Clearing the clutter: how to tackle the problem
– Divide your desk into “war” zones and set yourself the task of tackling even one small zone a day.
– Don’t add to the problem by simply moving stuff from the old pile into a new “to keep” pile. Instead take half an hour to create colour-coded files either virtual or real where items can be stored for easy retrieval and systematically put things into those files as you clear.
– If you don’t use it, want it or need it, get rid of it.
– File don’t pile: be vigilant about filing things you need as you go, whether that’s electronically or physically. Don’t leave them on your desk or desktop to mount up.
– Create designated spaces for items you use all the time and get into the good habit of keeping them there.
– Take a minute at the time to add new email addresses or phone numbers to your contacts list instead of scribbling them on a piece of paper that gets buried and you have to spend time searching for.

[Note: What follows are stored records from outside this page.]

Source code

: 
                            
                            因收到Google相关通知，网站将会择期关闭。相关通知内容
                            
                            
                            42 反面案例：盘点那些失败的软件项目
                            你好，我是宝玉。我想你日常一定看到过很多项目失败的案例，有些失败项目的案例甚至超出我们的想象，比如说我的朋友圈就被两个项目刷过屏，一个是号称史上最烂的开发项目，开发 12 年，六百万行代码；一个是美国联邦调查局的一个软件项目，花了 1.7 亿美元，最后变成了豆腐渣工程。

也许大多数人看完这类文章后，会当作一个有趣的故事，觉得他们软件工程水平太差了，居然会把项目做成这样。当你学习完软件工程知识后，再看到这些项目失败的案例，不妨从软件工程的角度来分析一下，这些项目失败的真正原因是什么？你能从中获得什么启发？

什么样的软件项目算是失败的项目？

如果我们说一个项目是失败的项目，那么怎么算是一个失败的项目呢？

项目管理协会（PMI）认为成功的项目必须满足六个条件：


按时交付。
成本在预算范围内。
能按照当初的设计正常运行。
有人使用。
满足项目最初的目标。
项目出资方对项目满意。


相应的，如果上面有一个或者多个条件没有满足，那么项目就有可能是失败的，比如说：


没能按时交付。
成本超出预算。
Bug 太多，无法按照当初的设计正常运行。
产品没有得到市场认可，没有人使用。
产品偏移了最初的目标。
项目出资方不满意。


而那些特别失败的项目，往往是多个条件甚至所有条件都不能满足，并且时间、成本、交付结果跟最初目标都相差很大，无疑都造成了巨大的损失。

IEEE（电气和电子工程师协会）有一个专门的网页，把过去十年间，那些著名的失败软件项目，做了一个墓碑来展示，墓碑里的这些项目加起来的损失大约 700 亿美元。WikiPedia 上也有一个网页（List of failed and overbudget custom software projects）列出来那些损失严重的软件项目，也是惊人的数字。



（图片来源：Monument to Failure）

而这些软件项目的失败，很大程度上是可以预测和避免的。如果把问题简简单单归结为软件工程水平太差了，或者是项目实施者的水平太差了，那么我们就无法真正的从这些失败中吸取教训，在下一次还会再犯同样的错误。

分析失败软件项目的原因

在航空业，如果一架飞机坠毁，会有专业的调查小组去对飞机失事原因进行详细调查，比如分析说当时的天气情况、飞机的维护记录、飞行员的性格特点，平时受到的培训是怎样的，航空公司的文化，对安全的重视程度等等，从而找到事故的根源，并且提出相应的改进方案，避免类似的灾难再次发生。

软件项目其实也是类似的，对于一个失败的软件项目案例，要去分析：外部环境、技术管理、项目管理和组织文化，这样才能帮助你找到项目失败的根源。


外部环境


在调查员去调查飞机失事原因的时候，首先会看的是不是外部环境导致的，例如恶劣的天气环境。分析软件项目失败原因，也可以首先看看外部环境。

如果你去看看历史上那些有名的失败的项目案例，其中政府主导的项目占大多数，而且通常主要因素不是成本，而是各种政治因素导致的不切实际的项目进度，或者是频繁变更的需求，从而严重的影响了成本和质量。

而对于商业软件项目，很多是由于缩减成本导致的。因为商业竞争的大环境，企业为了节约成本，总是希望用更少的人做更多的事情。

– Create a pending folder to move stuff off your desktop and keep everything related to immediate work in hand in one place.
– Reduce the paper mountain. If a piece of paper lands on your desk – read it then file it or bin it.
– Tidy your desk before you go home. It draws a line under the day and means you’re not returning to mess.
– Don’t let clutter build. Even five minutes a day organising and dumping unwanted items keeps it at bay.
– Procrastination is the enemy. He who hesitates hoardes.